Elizabeth was born at Tannadice on 11/2/04, the daughter of a ploughman on Findowry estate. Her father John was widowed in 1808 and his children had from early on to become self-reliant. The fifth of six daughters and two sons, Elizabeth went into service aged seven then returned home. At this time she attended the village school, briefly, learning to read; it’s said she ‘did one quarter in the white seam’ – presumably some schooling in plain sewing – then aged nine went into service again.

Her talent for nature poetry developed through time spent reading in the laird’s library. She held various posts including one with an Indian potentate, and with a family who took her to St Malo, France, for two years.

In 1832 she married William, a flax dresser, and had eight children of whom two sons died in infancy and another two as young men. She lived in Brechin, then in Arbroath where her husband died in 1873. At this time she arranged a private printing of her poetry, and sold it to raise money to support the family.
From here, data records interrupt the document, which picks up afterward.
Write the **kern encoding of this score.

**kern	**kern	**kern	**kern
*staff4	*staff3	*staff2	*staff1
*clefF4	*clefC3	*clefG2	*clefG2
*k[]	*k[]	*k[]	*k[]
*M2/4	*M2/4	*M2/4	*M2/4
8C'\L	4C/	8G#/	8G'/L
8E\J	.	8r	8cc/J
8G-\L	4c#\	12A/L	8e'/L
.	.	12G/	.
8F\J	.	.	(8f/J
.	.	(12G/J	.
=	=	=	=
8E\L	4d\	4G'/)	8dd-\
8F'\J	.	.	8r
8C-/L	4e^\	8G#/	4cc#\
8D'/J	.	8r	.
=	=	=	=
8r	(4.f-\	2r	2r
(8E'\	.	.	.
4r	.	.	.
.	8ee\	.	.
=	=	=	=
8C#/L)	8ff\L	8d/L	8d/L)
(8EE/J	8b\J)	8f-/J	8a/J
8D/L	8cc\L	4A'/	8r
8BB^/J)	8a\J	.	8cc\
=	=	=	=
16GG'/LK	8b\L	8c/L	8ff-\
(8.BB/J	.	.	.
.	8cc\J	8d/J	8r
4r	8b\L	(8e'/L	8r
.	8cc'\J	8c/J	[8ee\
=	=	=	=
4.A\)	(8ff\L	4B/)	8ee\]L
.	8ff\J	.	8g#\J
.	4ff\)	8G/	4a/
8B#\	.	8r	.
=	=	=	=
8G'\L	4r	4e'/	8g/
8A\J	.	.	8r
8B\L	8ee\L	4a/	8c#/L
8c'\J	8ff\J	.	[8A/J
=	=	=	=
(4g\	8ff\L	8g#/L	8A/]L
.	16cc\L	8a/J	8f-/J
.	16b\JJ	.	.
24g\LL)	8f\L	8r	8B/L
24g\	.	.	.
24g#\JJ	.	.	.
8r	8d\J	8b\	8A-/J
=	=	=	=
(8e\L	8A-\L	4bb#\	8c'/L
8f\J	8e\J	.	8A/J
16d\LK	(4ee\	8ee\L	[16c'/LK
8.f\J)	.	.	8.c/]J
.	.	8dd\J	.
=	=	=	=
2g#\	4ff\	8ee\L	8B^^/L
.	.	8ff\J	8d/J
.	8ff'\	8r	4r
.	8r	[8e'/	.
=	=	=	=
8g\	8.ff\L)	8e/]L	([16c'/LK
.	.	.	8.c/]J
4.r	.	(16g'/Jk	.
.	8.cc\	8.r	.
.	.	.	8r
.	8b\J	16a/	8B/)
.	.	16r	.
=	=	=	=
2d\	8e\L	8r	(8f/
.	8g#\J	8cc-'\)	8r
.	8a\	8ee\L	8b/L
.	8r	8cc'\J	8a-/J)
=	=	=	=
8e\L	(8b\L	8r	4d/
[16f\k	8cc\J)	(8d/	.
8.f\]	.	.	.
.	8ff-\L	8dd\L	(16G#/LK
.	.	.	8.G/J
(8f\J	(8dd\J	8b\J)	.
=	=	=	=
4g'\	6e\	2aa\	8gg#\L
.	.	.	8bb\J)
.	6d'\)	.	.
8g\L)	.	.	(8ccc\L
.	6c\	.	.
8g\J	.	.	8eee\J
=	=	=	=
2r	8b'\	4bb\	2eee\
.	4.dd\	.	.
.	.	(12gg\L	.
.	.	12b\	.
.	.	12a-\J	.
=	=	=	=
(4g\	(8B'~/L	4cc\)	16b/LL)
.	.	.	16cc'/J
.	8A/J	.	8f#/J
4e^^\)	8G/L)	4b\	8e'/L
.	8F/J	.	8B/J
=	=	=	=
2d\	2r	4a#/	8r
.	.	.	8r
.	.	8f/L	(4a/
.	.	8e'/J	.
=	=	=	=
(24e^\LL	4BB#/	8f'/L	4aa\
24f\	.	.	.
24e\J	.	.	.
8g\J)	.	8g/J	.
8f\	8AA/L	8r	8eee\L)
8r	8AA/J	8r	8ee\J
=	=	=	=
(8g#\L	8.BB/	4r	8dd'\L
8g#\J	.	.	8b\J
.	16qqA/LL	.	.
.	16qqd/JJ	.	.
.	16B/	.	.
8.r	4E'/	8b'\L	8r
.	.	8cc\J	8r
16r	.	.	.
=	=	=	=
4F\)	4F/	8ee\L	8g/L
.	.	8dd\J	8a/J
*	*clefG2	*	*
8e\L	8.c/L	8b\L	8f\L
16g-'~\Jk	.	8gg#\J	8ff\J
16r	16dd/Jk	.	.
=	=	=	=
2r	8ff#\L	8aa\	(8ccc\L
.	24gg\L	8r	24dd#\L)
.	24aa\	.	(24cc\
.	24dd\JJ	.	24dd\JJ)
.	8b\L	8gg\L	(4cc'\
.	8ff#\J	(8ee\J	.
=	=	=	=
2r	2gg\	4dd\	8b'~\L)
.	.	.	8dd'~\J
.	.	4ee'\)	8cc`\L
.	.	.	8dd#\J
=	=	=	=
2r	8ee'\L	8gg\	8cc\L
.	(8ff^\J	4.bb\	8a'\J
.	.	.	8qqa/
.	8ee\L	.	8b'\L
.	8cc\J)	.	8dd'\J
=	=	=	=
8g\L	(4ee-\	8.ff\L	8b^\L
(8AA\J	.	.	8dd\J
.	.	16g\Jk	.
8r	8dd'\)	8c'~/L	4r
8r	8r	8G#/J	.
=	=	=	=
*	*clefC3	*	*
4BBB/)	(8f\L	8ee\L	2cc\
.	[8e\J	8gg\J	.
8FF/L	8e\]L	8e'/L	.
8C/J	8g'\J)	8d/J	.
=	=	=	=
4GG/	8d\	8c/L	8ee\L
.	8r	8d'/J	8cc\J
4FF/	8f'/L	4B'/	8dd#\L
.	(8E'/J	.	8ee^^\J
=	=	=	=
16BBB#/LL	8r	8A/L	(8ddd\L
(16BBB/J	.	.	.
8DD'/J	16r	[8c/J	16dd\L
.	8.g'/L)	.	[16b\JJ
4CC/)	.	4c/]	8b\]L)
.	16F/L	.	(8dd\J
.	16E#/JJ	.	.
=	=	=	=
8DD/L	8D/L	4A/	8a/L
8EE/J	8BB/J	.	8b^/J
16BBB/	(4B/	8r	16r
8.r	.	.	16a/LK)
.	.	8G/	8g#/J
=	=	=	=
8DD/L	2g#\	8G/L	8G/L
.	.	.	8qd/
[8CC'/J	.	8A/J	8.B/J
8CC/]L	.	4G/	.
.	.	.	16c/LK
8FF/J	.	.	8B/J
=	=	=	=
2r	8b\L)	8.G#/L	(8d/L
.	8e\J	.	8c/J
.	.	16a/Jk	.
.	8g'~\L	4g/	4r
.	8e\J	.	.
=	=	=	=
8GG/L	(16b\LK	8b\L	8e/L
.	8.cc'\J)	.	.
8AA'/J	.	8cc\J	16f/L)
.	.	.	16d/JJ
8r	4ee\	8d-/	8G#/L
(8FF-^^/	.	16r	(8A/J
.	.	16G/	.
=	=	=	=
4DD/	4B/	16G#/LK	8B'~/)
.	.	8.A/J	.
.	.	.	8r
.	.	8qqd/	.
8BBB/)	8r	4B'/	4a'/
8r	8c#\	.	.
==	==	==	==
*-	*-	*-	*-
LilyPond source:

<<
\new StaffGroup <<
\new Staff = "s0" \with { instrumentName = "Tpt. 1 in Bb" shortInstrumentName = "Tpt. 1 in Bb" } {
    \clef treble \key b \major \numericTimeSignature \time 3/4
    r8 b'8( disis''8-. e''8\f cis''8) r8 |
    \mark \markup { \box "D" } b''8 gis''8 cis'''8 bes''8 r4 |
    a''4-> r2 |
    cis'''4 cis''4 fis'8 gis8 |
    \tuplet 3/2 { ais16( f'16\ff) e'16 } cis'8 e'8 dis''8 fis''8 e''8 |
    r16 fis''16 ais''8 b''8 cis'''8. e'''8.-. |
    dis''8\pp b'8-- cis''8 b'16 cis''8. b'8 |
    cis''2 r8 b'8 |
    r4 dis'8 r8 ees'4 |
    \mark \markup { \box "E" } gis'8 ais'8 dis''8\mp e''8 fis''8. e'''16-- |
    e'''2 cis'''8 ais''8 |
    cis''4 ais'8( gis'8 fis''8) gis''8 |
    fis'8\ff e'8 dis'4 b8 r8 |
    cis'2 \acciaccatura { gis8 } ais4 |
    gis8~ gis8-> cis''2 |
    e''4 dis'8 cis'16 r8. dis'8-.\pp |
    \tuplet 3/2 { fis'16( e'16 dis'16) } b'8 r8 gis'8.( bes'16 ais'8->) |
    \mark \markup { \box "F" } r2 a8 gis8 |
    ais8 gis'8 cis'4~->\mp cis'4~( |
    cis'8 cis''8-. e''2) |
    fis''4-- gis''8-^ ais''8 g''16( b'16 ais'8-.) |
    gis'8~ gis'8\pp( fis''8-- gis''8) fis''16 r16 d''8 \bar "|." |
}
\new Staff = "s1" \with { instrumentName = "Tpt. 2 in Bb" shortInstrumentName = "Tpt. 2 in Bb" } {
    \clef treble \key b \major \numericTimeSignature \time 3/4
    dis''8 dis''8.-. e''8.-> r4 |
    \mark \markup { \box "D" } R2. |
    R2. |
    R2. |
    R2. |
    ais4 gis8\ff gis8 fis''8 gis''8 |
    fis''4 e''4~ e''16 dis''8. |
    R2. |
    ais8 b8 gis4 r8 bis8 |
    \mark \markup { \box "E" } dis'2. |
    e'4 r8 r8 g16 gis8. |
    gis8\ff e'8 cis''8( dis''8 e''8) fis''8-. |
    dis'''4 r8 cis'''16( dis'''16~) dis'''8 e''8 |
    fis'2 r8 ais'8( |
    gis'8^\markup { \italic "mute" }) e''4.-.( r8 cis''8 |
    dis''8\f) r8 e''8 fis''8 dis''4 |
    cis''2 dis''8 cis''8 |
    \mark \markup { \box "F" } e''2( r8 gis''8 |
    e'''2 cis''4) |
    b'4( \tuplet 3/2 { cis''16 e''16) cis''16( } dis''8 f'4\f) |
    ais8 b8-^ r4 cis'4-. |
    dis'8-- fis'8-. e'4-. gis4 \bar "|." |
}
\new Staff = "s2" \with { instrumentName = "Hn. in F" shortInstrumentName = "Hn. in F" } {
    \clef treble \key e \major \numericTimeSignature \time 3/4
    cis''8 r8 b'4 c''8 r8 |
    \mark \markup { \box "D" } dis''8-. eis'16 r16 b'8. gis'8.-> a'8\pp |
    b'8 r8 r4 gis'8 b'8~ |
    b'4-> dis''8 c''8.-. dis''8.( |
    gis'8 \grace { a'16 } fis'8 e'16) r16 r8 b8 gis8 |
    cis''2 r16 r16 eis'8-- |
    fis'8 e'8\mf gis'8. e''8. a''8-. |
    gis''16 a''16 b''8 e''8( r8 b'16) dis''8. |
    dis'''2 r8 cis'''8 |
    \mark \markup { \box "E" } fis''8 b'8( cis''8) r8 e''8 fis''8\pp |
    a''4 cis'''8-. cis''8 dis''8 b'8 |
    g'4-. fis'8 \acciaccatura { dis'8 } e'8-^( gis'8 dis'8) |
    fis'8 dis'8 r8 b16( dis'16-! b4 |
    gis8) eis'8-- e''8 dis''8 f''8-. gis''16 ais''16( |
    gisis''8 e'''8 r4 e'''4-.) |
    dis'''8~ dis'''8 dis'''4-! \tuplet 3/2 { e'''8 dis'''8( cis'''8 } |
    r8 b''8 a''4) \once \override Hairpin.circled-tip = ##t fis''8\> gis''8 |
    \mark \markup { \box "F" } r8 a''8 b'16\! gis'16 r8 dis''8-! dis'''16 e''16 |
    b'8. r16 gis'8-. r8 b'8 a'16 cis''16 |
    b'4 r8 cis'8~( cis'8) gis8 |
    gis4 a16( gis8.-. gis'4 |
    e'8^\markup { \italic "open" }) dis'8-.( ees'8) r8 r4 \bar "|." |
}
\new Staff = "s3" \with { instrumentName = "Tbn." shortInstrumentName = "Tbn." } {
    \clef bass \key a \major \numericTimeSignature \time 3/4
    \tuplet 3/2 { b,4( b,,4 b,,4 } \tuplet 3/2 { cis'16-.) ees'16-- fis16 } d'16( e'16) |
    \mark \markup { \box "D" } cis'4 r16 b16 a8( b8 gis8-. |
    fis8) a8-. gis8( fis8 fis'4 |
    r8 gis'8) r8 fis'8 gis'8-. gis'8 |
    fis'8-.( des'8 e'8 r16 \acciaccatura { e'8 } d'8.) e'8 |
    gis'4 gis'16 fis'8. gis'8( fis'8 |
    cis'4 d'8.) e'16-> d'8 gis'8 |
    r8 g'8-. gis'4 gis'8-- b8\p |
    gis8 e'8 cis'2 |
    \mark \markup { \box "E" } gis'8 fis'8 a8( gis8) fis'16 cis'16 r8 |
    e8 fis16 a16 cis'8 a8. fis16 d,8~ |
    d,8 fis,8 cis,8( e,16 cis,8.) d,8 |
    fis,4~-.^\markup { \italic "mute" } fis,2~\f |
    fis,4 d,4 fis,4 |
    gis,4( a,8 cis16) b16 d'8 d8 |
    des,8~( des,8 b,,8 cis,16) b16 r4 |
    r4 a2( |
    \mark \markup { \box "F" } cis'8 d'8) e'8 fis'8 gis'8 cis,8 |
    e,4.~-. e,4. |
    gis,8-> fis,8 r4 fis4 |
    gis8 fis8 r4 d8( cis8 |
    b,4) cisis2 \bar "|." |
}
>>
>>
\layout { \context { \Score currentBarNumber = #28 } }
She and two daughters then moved to Lochee.

The Reverend Gilfillan ‘discovered ‘ her through the intervention of local poet and customs official Peter Whytock; Gilfillan greatly admired her piety and tenacity, and encouraged her to publish her autobiography and poems in 1875. Her poems are based on her knowledge of nature, and of the griefs and hardships endured by the poor; for her town readers, she brought nature poetry into their lives. There were several reprints. Three years later she died in Lochee.